Now, what are you going to do with her? If you’re like most employers, you’ll systematically destroy her value to your organization by exploiting her current skills and failing to build future skills.

Does this sound like your organization? She’ll be buried her deep in the organization, and the only time she talks to external people is with customers on callouts. She knew a lot about the open source project you hired her from, but she won’t be incentivized, allocated, or encouraged to work on that project because you want her developing your (proprietary) product and not something that’s free. She is welcome to submit patches, though of course they’re the ones she had to develop during her Real Work. She may get one conference a year if she’s lucky, but that’s the first thing to get cut in “tough times” and if the event is in town then you’ll badge-share so she only goes for part of the event.

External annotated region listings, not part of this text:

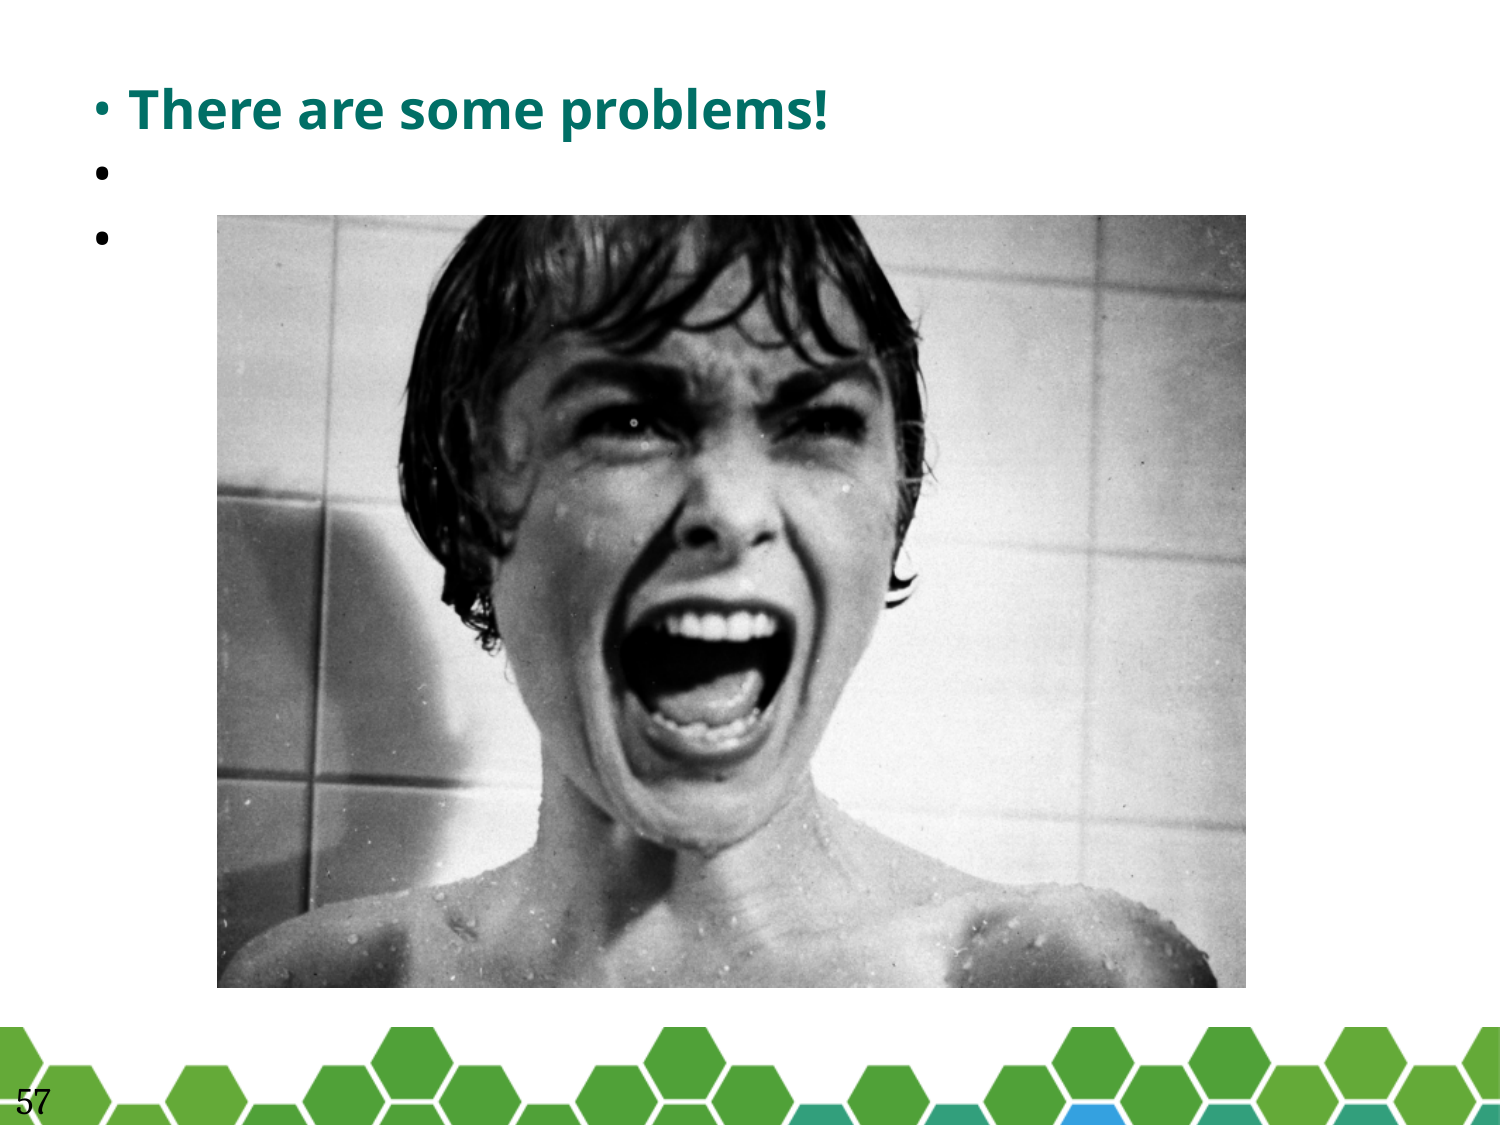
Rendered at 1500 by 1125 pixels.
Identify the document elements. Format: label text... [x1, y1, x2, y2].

text_box There are some problems! [92, 75, 1467, 728]
picture [217, 215, 1246, 988]
picture [0, 1027, 1500, 1125]
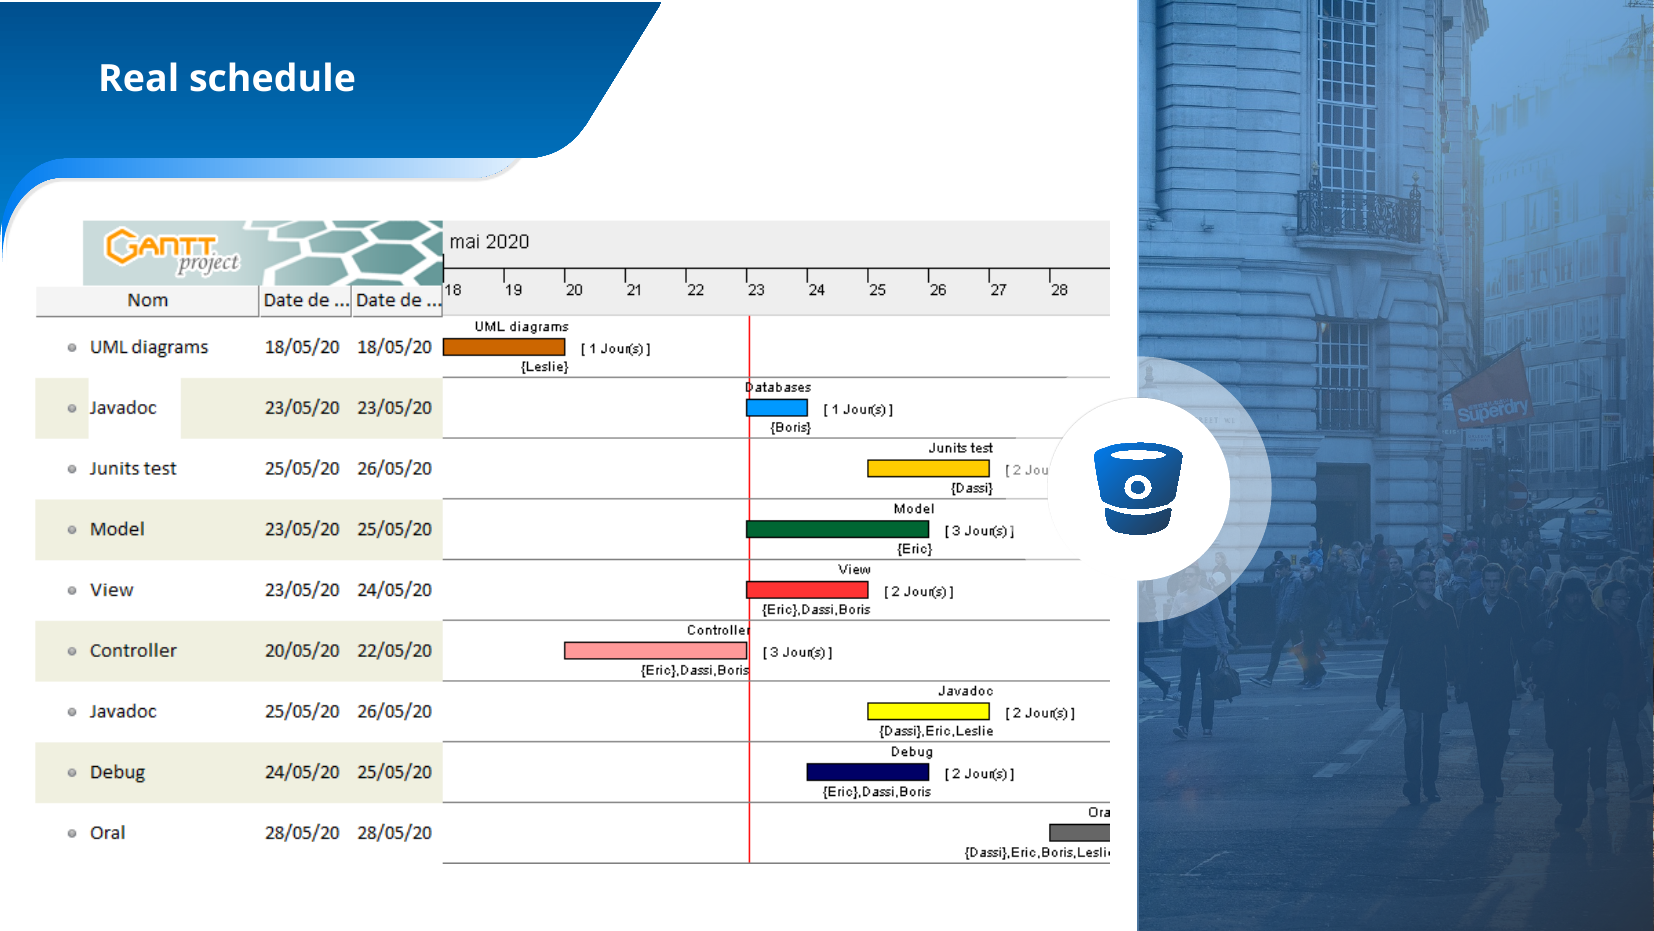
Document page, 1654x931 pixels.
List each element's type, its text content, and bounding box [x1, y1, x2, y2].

text_box [1005, 0, 1654, 931]
picture [35, 212, 1110, 864]
text_box Real schedule [83, 46, 372, 107]
text_box [0, 2, 662, 263]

On the one hand, this makes sound business sense: we’re all working towards a goal, and activity that doesn’t get us closer to that goal is wasted and so discouraged. I argue, though, that this is short-sighted. It’s short-sighted because you’re pretending that your developers aren’t people, that they are happily free of human needs. The longer you ignore the human inside your coder, the less happy they’ll be.

Yes, humanity. When someone works in a successful open source project, they feed their human needs. Open source developers get to choose what they work on. They get to choose how they solve the problem. They get frequent feedback from her peers and from her users. They build up social standing and reputation in the eyes of people they respect. They are part of a team that experiences frequent wins. They learn new things constantly. These are basic preconditions for a happy human, although there are others.

Very few of these human needs are well-met in the typical organization: someone else chooses your projects, someone else tells you how to do it, you rarely interact with anyone or get praise from someone you respect, and your public reputation goes straight down the toilet as you vanish behind the firewall. The work inside the firewall can, sometimes, rarely, be interesting and humanly-rewarding, but the emphasis is on “rarely”.

This is why some companies give employees 10% or 20% time to work on projects they choose. It keeps their skills up, it keeps them happy, and this means you’re not recruiting to fill their position after they leave within a few years. Others make some or all of their projects open source, because then you’ve got developers who are getting the rewards of open source but from a project that benefits the business.

These approaches acknowledge that clue is a renewable resource: those who harvest without planting are stupidly short-sighted at best and downright evil at worst. What’s your company’s plan for sustainable clue harvesting?